Although we evaluated the diagnostic value of serum DKK1 on detecting GI cancers in this meta-analysis, there are inevitable limitations in interpreting our results. First, although all eligible studies were retrieved using different databases as thoroughly as possible, the sample sizes of the included studies were still insufficient, particularly for some subgroup analyses. Notably, the results of GC subgroup and PC subgroup analysis were pooled from three and two studies, respectively, and this could compromise the accuracy of the data. Second, considerable heterogeneity was found in the pooled estimates. The small number of studies and insufficient information does not allow further exploration of the source of heterogeneity. Some factors that may have contributed to this heterogeneity cannot be assessed or adjusted. Third, the studies with positive results are more easily to be published, and some relevant studies with negative results may be overlooked, which would affect the estimation of the pooled diagnostic accuracy.

Conclusion

The currently available evidence suggests that serum DKK1 is a potential biomarker with high SEN and SPE for screening GI cancers.
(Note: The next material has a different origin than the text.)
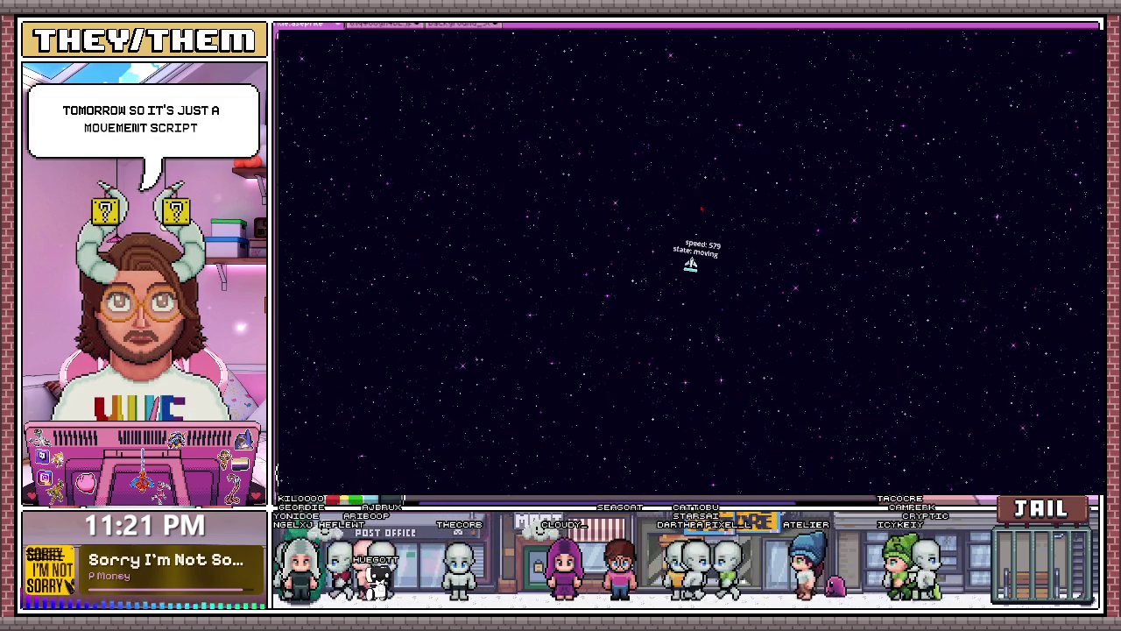
{"action": "key", "text": "a"}
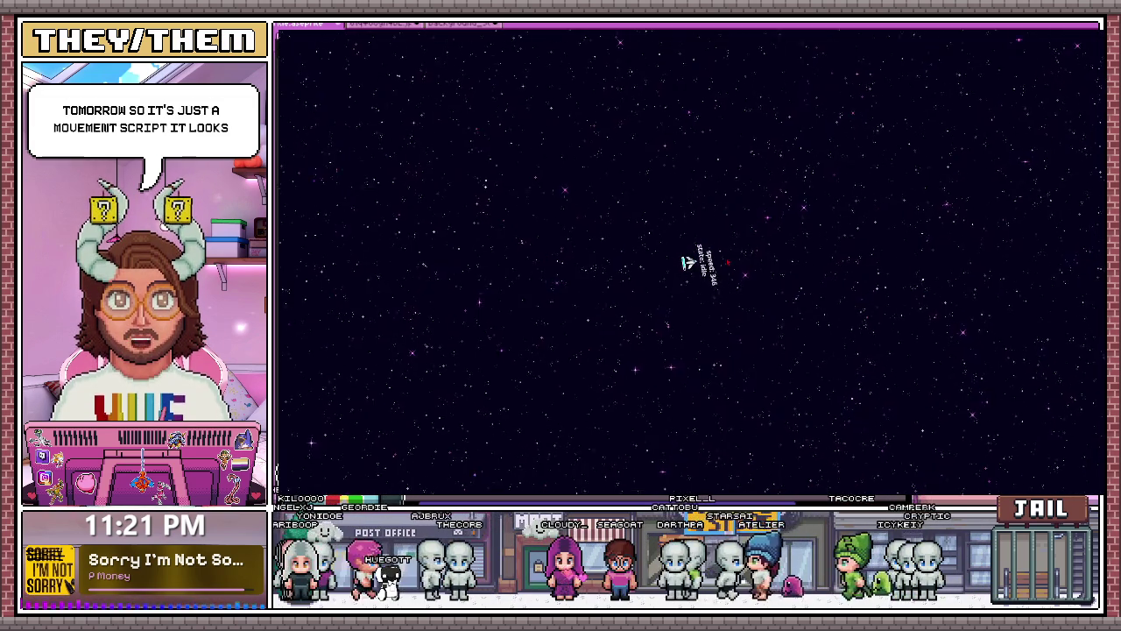
{"action": "key", "text": "a"}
However, further observations are needed due to the limitations of this study described earlier.

Figure 4.

Figure 4

Summary receiver–operating characteristic (SROC) curve of DKK1 performance.

Abbreviations: AUC, area under curve; DKK1, dickkopf-1; SE, standard error; Q*, Q index.

Footnotes

Disclosure

The authors declare that they have no competing interests in this work.